Start of RECORDS SHOWN

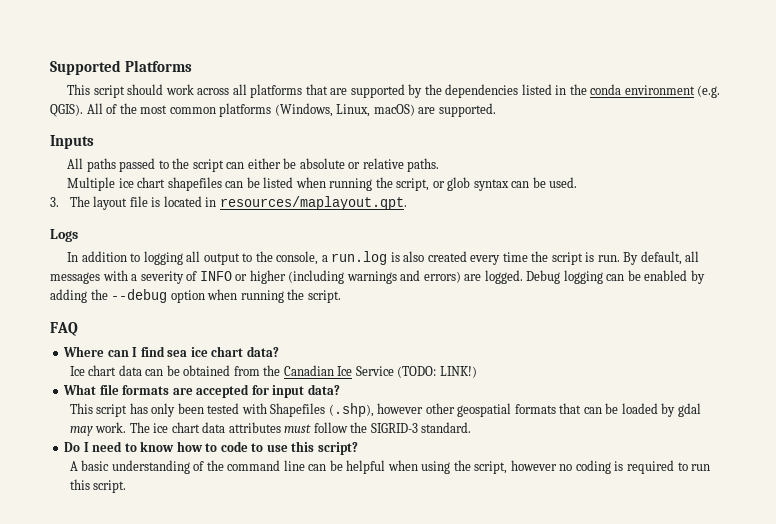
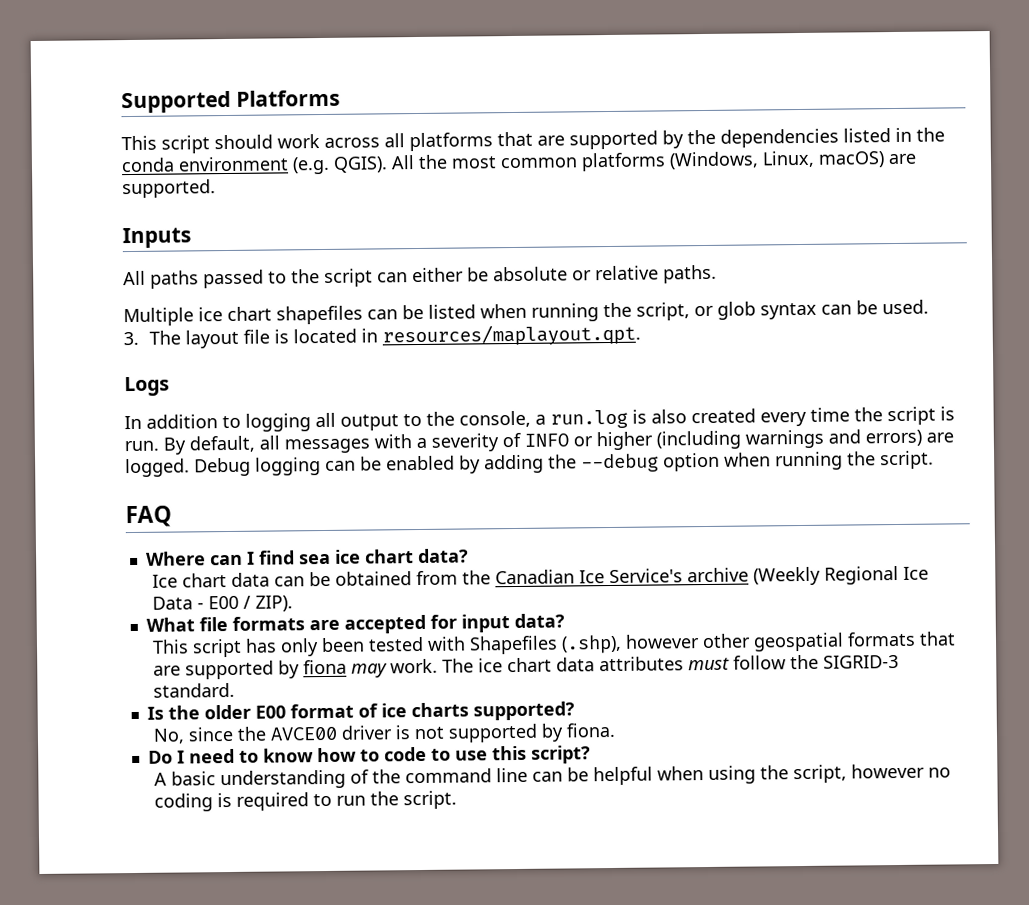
[106,104,118,114] of -> (415, 162) none
[355,366,477,378] Service (TODO: LINK!) -> [609,565,930,586] [152,595,294,612] Service's archive (Weekly Regional Ice Data - E00 / ZIP).
[583,403,701,417] can be loaded by gdal -> [153,659,348,680] are supported by fiona
(472, 427) none -> [146,701,575,721] [153,722,616,744] // Is the older E00 format of ice charts supported? // No, since the AVCE00 driver is not supported by fiona.
[69,479,90,490] this -> [370,791,400,806] the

End of RECORDS SHOWN

_EXERCISE DETAILS_
What should appear is an exact copy of the lines from the one with "[355,366,477,378] Service (TODO: LINK!)" through the end of the entries above, ends included, and no other text.

_RESULT FOR THIS EXERCISE_
[355,366,477,378] Service (TODO: LINK!) -> [609,565,930,586] [152,595,294,612] Service's archive (Weekly Regional Ice Data - E00 / ZIP).
[583,403,701,417] can be loaded by gdal -> [153,659,348,680] are supported by fiona
(472, 427) none -> [146,701,575,721] [153,722,616,744] // Is the older E00 format of ice charts supported? // No, since the AVCE00 driver is not supported by fiona.
[69,479,90,490] this -> [370,791,400,806] the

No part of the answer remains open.